- Послушай меня внимательно, сука, - рычу я ей в лицо, пока она смотрит на меня испуганными зелеными глазами, держась за лицо. – Не смей больше и слова молвить в сторону мамы, слышишь меня. Она виновата!? Да если бы тебя не заботили лишь его деньги, глядишь вам бы все позволили, но нет, жадная эгоистичная дрянь, ты сама во всем виновата. И то, что он женат не на тебе, и то, что он сейчас лежит там без сознания, все это твоя вина. Ты могла измениться ради него, но нет, куда там, шмотки и косметика тебе важнее мнения его любимой матери о тебе; ты могла бросить его после свадьбы и найти другого, но тоже нет, решила стать любовницей и забирать все его свободное от работы время. А теперь ты еще и его маму обвиняешь в том, что это ее вина, что ее любимый сын сейчас в тяжелом состоянии и не известно очнется ли!? Вали нахер отсюда, пока я твою рожу всю не исполосовала и все твои наращённые волосы не повыдирала, и не смей даже приближаться к больнице и к его семье!

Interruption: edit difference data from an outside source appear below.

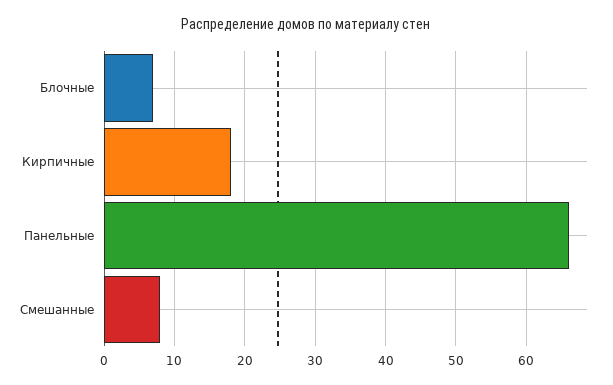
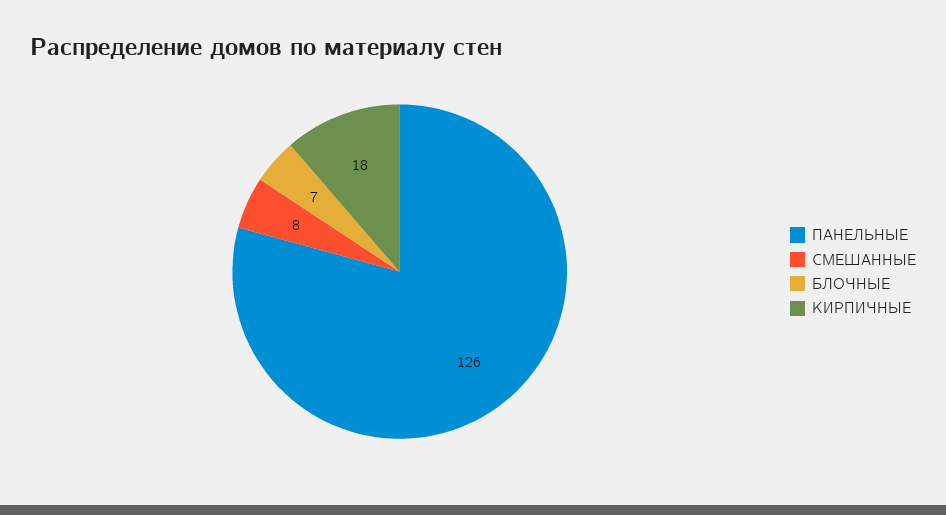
Панельные: 66 -> 126

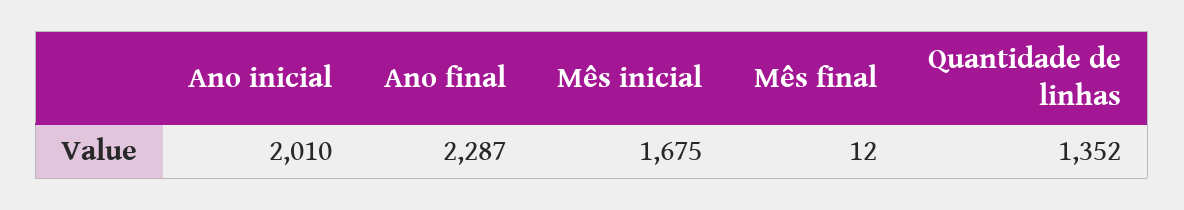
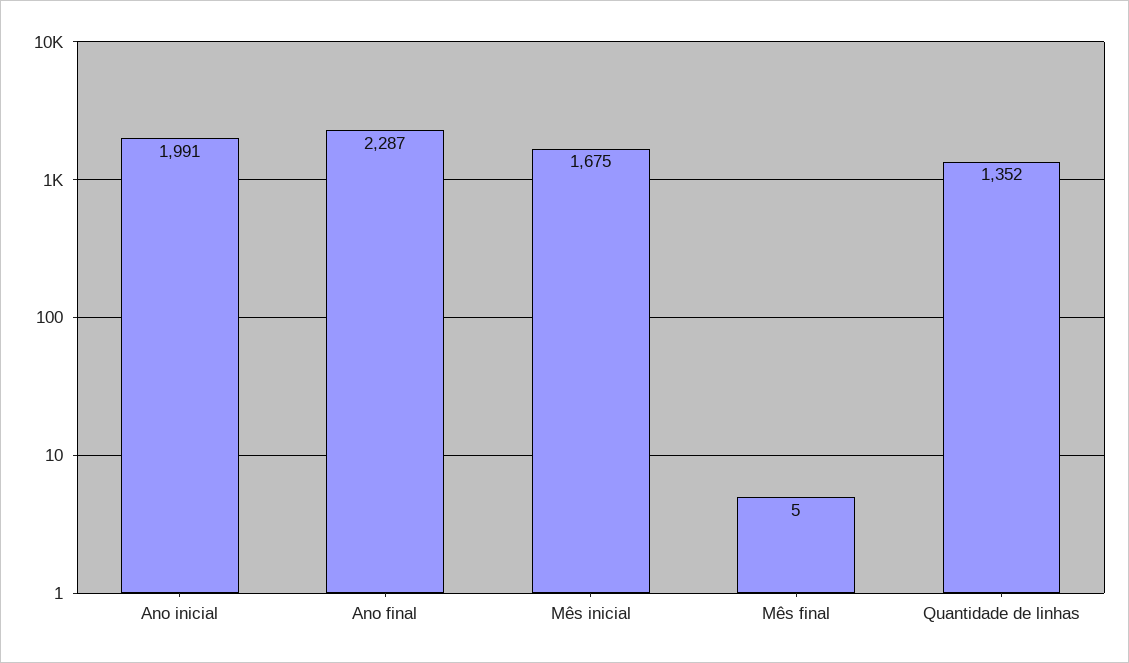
Ano inicial: 2010 -> 1991
Mês final: 12 -> 5

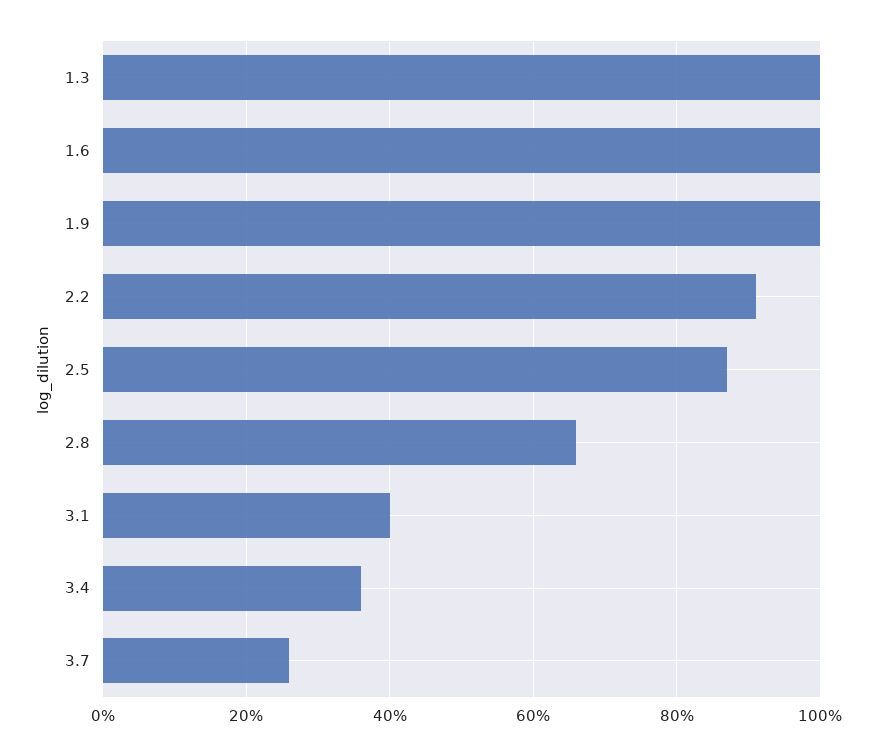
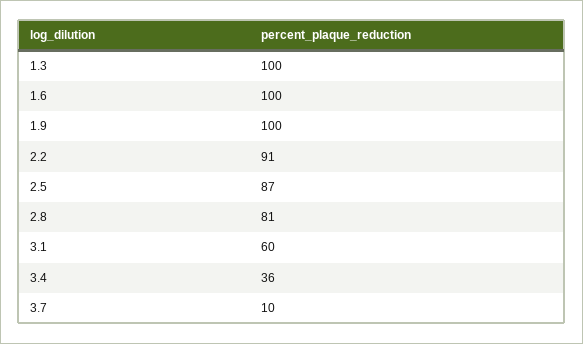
2.8: 65 -> 81
3.1: 40 -> 60
3.7: 25 -> 10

Плевать я уже хотела на то, как на меня здесь смотреть будут, унижать Элизабет я не позволю – она единственная, кто по-доброму ко мне обращалась, заменяя мне маму, которой уже очень давно со мной нет.
- Миссис Николсон, - я оборачиваюсь к ней, вижу бледное как полотно лицо, и слезы в уголках глаз. – Не слушайте ее пожалуйста, вы ни в чем не виноваты. Все будет хорошо.
Я забираю у нее стаканчики с кофе и чаем, ставлю их на стул, что стоял не подалеку и позволяю себе обнять эту хрупкую женщину.
- Все будет хорошо, обещаю вам, Джим поправится, вы же знаете, он сильный. Ваш сын самый сильный на свете, он выздоровеет.
- Ты ведь не бросишь его, если вдруг его ноги.. – Она крепко вжимается в меня, сдавливая меня руками, будто тисками. И откуда в ней столько силы.
- Ни за что не брошу, - я осторожно поглаживаю ее по спине, забирая всю ее дрожь. – Я поставлю его на ноги. Клянусь вам.
- Как мама? – он отворачивает голову к окну, пока я вглядываюсь в его ожесточившийся от болезни профиль.
- Ты бы с ней поговорил, она ведь тебе лучшего желает, - я вздыхаю. – Знаю, что этого брака никто не хотел, у нас тобой своя жизнь была, но ведь Элизабет как лучше для тебя хотела.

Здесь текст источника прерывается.